The very serious filmmaker Werner Herzog and the very flamboyant musician Mick Jagger might not seem to have a lot in common at first blush — but they actually shared space during the early days of one of Herzog's most famous films, "Fitzcarraldo." Early footage featured in "My Best Fiend," a documentary about Herzog's difficult relationship with actor Klaus Kinski, shows Jagger portraying the assistant to Jason Robards' Brian Sweeney Fitzgerald. 

Unfortunately, Herzog's film soon became mired in well-documented financial and eventually production difficulties. While he wrestled with the Peruvian government, among many other roadblocks, Mick Jagger ultimately pulled out of the movie to prepare for a world tour with the Rolling Stones. Robards, meanwhile, became ill halfway through shooting "Fitzcarraldo." When Robards' doctors wouldn't sign off on his return to the set, Herzog replaced his star with the reliably unreliable Kinski. Meanwhile, Jagger's part was completely removed from the script. 

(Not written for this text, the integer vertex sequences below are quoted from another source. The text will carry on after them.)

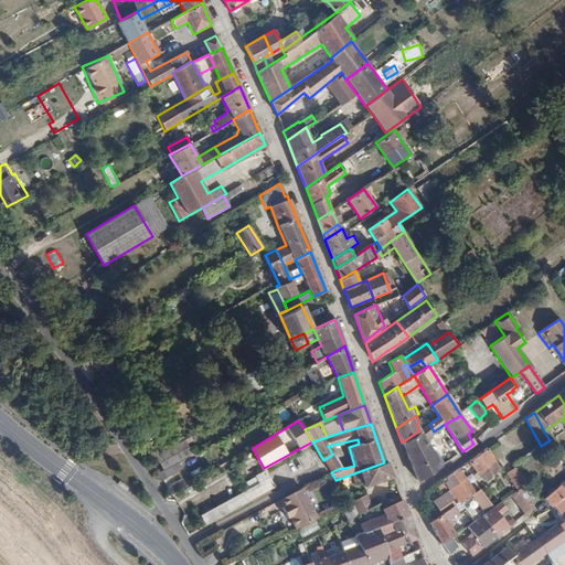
[(419,430),(402,443),(416,482),(444,465),(437,455),(435,456),(424,439),(434,432),(429,424),(423,429),(419,430)]
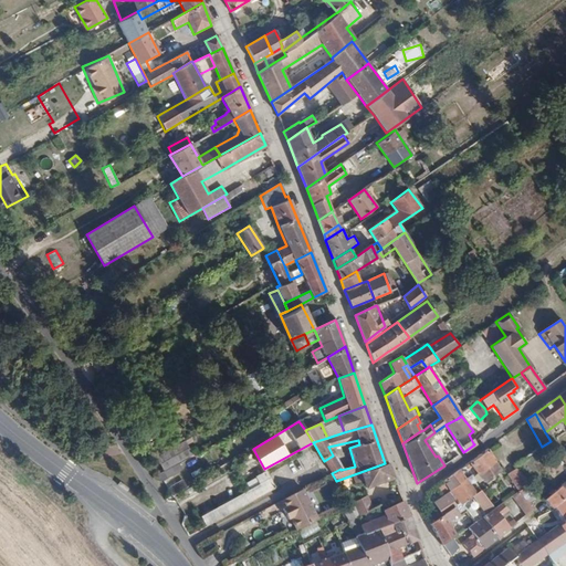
[(503,471),(488,449),(469,462),(485,484),(503,471)]
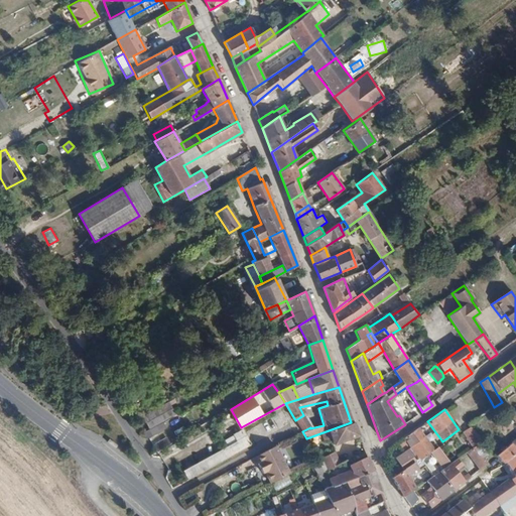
[(150,420),(147,414),(136,420),(140,427),(150,420)]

The director, during an interview with Germany's The Local, admitted that he regretted Jagger's choice to leave the project. "Jagger is a tragic gap in the history of film," he said. "He hasn't been praised enough as someone who could have been a great actor." But perhaps Jagger was lucky to get out when he did.

The shoot for Fitzcarraldo was notoriously tough

In a way, Jagger was fortunate: not only was the shoot for "Fitzcarraldo" legendarily miserable, it was one of the most difficult in cinema history. The film and its arduous birthing pangs were so notorious that they were captured in a documentary, "Burden of Dreams." The film chronicled Werner Herzog's quest to, among other things, actually haul Fitzcarraldo's 320-ton steamship manually up a steep hill. Understandably, the shoot wore on the spirit and bodies of the cast, crew and director alike.

Klaus Kinski and Herzog fought throughout the production, to the point where the chief of the Machiguenga tribe — who were assisting the production on location — clandestinely asked Herzog if he wanted Kinski killed. Herzog said no — because he needed Kinski alive to get his final shots in. This alleged possible on-set crime helped to cement Herzog as one of the most controversial directors of all time. But in the end, most of the crew made their way up out of the jungle uninjured and alive — a triumph that produced a now-classic film that still stirs the spirit to this day.